In an Australian context, there is significant vulnerability to the impacts of climate change. The Australian music festival scene suffered immensely at the hands of climate change this summer. Lost Paradise and Falls Festival (Lorne) were the two major victims who were required to cancel their events due to extreme weather.

The music industry has been at the forefront of the movement to fight climate change. Following the devastation of our 2020 bushfires, the creative industry demonstrated amazing compassion and philanthropy. The surplus of bushfire relief charity gigs that were held in response to these fires made me proud to be a part of this benevolent community.

However, education and behavioural change are the keys to a sustainable future. Music venues and festivals can no longer continue operating with the bottom line in focus when the environment is the expense. Fortunately, we are now seeing pledges being made with Green Music Australia, single-use plastics abandoned, vegetarian/vegan meals being a staple, BYO bottle campaigns, formal recycling and composting, and re-usable systems being put into action. It is uplifting and needs to become standard to help tackle both the music industry’s and the world’s biggest challenge of the modern era – climate change.


Josh Simons, Vampr Inc

What are the biggest challenges facing the music industry?

Somewhat refreshingly I believe some of the biggest challenges right now are not challenges facing artists, but rather challenges facing the old guard – major labels, publishers, etc.

The question they are asking themselves right now is how do we remain competitive when it comes to attracting new talent, in a landscape where many of these artists are already generating massive revenues and holding onto the lion’s share through independent distribution, streaming and playlists.

If the USP and appeal of signing to a major label in the past ten years was essentially their ability to bankroll and accelerate projects with some reliability, what is their role in a market where more and more distributors are exploring FinTech solutions for their most popular artists?

If I’m Justin Bieber and I’m coming to the end of my contract, am I going to re-sign with a major label where I might retain 50% of royalties at best, or am I going to go and have conversations with medium-sized distributors who can advance enough of my future expected income to fund my next project whilst still allowing me to hold on to 80%+ of my royalties?

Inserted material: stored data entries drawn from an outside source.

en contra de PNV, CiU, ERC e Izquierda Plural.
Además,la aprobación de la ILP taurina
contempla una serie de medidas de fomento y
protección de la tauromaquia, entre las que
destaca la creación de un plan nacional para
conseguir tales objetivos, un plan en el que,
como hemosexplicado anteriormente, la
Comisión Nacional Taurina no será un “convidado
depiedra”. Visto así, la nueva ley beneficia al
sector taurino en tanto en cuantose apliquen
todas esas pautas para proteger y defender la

It’s an interesting and opportune time to be a new or trending artist.


Nic Kelly, Project U

What are the biggest challenges facing the music industry?

First, meaningful regional commitment from the music & media industries!

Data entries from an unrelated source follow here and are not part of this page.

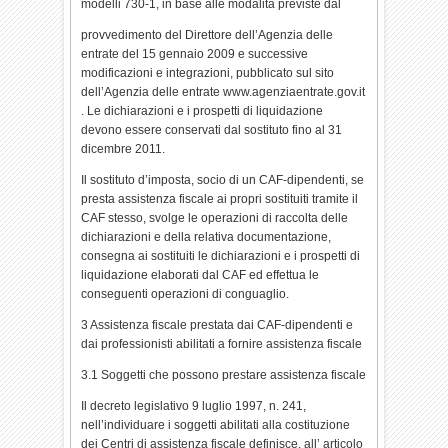
modelli 730-1, in base alle modalità previste dal
provvedimento del Direttore dell’Agenzia delle
entrate del 15 gennaio 2009 e successive
modificazioni e integrazioni, pubblicato sul sito
dell’Agenzia delle entrate www.agenziaentrate.gov.it
. Le dichiarazioni e i prospetti di liquidazione
devono essere conservati dal sostituto fino al 31
dicembre 2011.
Il sostituto d’imposta, socio di un CAF-dipendenti, se
presta assistenza fiscale ai propri sostituiti tramite il
CAF stesso, svolge le operazioni di raccolta delle
dichiarazioni e della relativa documentazione,
consegna ai sostituiti le dichiarazioni e i prospetti di
liquidazione elaborati dal CAF ed effettua le
conseguenti operazioni di conguaglio.
3 Assistenza fiscale prestata dai CAF-dipendenti e
dai professionisti abilitati a fornire assistenza fiscale
3.1 Soggetti che possono prestare assistenza fiscale
Il decreto legislativo 9 luglio 1997, n. 241,
nell’individuare i soggetti abilitati alla costituzione
dei Centri di assistenza fiscale definisce, all’ articolo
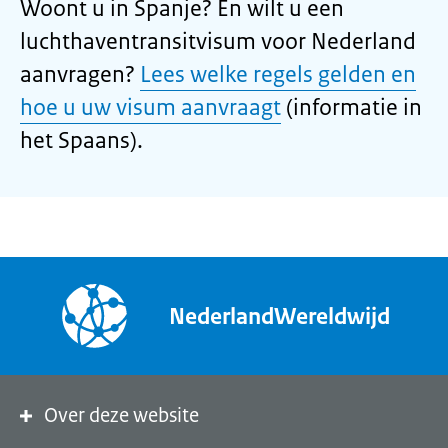
Woont u in Spanje? En wilt u een
luchthaventransitvisum voor Nederland
aanvragen?
Lees welke regels gelden en
hoe u uw visum aanvraagt
(informatie in
het Spaans).
NederlandWereldwijd
Over deze website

As someone who has grown up regionally, I think access to a diverse range of music experiences & strong local media in non-metropolitan Australia is absolutely paramount. From a music perspective, it is deeply disappointing to see state-based music bodies spend millions on ‘music initiatives’ that focus 99% of the time on a 20km radius of the CBD of that state. They claim to be ‘inclusive’ – and they may be from an equally important gender standpoint – but completely ignore the lack of access for people living outside of metropolitan Australia and the lack of privilege that comes with that. I am combating this by working with primarily regionally based artists (4/5 of my management clients live outside metro Australia) and putting shows on in these areas.

For media: I strongly believe companies need to invest in providing content & media to every Australian, and Regional Australia should be just as critical to national corporations as metropolitan Australia is. Media should not just be a source of entertainment, but media should be able to help foster local communities and assist in the development of economy & culture in smaller areas.

Second, I’m passionate about the expansion of DAB+ radio services to wider Australia. Regulatory and business hold-ups have halted the expansion of this important audio distribution platform. This speaks to my first point – for too long, decisions made in Metropolitan Australia have not fed fast enough into the rest of our vast country.

Third, more diverse voices on Australian radio to better reflect the people radio speaks to. Commercial radio remains a predominantly white industry from the on-air perspective and I think it’s crucial we better reflect this in media.